Tenure exists because full-time academics are batshit loco rejects from the real world who can't be trusted with basic HR decisions.

Posted by: anonymouse | Jul 10, 2013 8:19:19 AM

I really don't think it matters that junior faculty are the ones getting the hook. Law schools, like the legal profession in general will be shrinking in the future, with a shrinking need for faculty. This round of cuts is just the first one. Get used to it.
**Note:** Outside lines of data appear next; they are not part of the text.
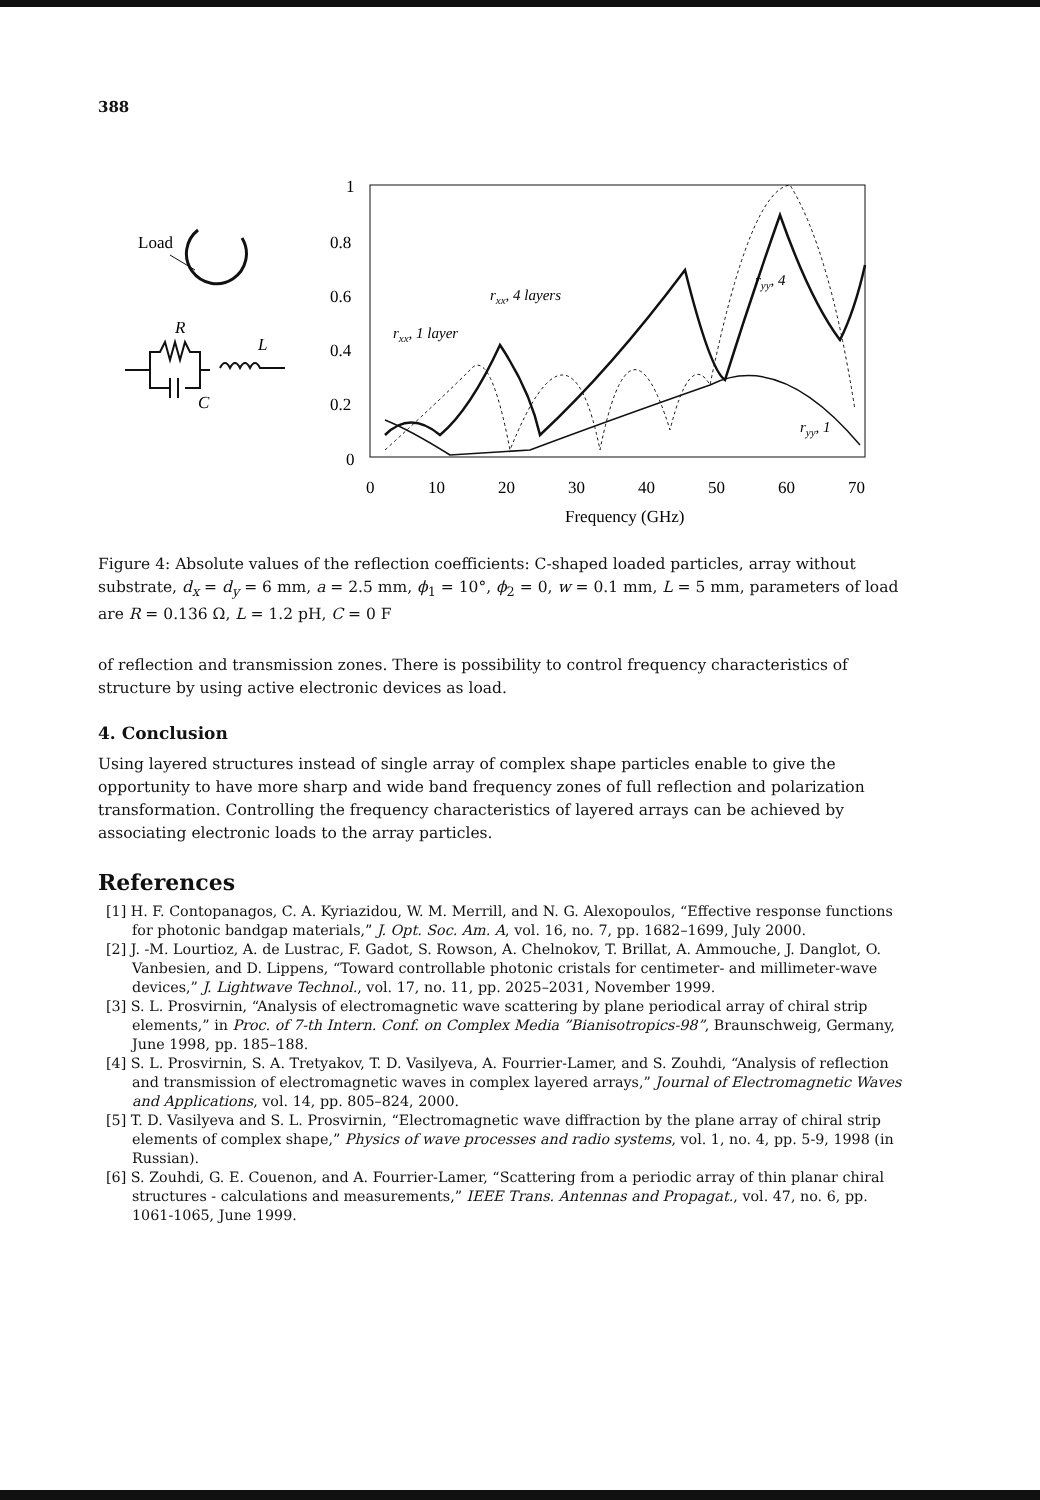388
Load
R
L
C
1
0.8
0.6
0.4
0.2
0
0
10
20
30
40
50
60
70
Frequency (GHz)
rxx, 4 layers
rxx, 1 layer
ryy, 4
ryy, 1
Figure 4: Absolute values of the reflection coefficients: C-shaped loaded particles, array without substrate, d<sub>x</sub> = d<sub>y</sub> = 6 mm, a = 2.5 mm, ϕ<sub>1</sub> = 10°, ϕ<sub>2</sub> = 0, w = 0.1 mm, L = 5 mm, parameters of load are R = 0.136 Ω, L = 1.2 pH, C = 0 F
of reflection and transmission zones. There is possibility to control frequency characteristics of structure by using active electronic devices as load.
4. Conclusion
Using layered structures instead of single array of complex shape particles enable to give the opportunity to have more sharp and wide band frequency zones of full reflection and polarization transformation. Controlling the frequency characteristics of layered arrays can be achieved by associating electronic loads to the array particles.
References
[1] H. F. Contopanagos, C. A. Kyriazidou, W. M. Merrill, and N. G. Alexopoulos, “Effective response functions for photonic bandgap materials,” J. Opt. Soc. Am. A, vol. 16, no. 7, pp. 1682–1699, July 2000.
[2] J. -M. Lourtioz, A. de Lustrac, F. Gadot, S. Rowson, A. Chelnokov, T. Brillat, A. Ammouche, J. Danglot, O. Vanbesien, and D. Lippens, “Toward controllable photonic cristals for centimeter- and millimeter-wave devices,” J. Lightwave Technol., vol. 17, no. 11, pp. 2025–2031, November 1999.
[3] S. L. Prosvirnin, “Analysis of electromagnetic wave scattering by plane periodical array of chiral strip elements,” in Proc. of 7-th Intern. Conf. on Complex Media ”Bianisotropics-98”, Braunschweig, Germany, June 1998, pp. 185–188.
[4] S. L. Prosvirnin, S. A. Tretyakov, T. D. Vasilyeva, A. Fourrier-Lamer, and S. Zouhdi, “Analysis of reflection and transmission of electromagnetic waves in complex layered arrays,” Journal of Electromagnetic Waves and Applications, vol. 14, pp. 805–824, 2000.
[5] T. D. Vasilyeva and S. L. Prosvirnin, “Electromagnetic wave diffraction by the plane array of chiral strip elements of complex shape,” Physics of wave processes and radio systems, vol. 1, no. 4, pp. 5-9, 1998 (in Russian).
[6] S. Zouhdi, G. E. Couenon, and A. Fourrier-Lamer, “Scattering from a periodic array of thin planar chiral structures - calculations and measurements,” IEEE Trans. Antennas and Propagat., vol. 47, no. 6, pp. 1061-1065, June 1999.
The day will come when tenured faculty will go, regardless of the terms of their tenure. Look for on-line education to even accelerate the process.

Posted by: willis | Jul 10, 2013 8:10:55 AM

Vic Fleischer doesn't know what he wants yet. He thinks budget problems can be solved by cutting extraneous programs. In reality, it will likely come down to a choice between a major reduction in his own salary, or releasing junior faculty at his own institution. In which case, he will quickly backtrack from what he has said here.

Posted by: JM | Jul 10, 2013 5:31:54 AM

It's interesting that no one suggests retirement of tenured faculty, perhaps because that's what most of us are?

Posted by: michael livingston | Jul 10, 2013 5:23:20 AM

Explain to me why tenure exists again please? Why do teachers and professors deserve lifetime job security (earned after a few short years no less) while the rest of us live with the knowledge we could be fired at any moment?

99% of teachers (and 100% of tax professors) do not do any sort of controversial work where their politics could cause them to be fired or unduly influenced by the administration. Is that other 1% worth the costs of our tenure system? I am sure all of us have had teachers at every level who are getting on in age, frankly don't care anymore, and should be fired for performance reasons, yet cannot due to tenure.

College professors as a whole are a spoiled, entitled group of whiners. They should try living in the real world with the rest of us for a while.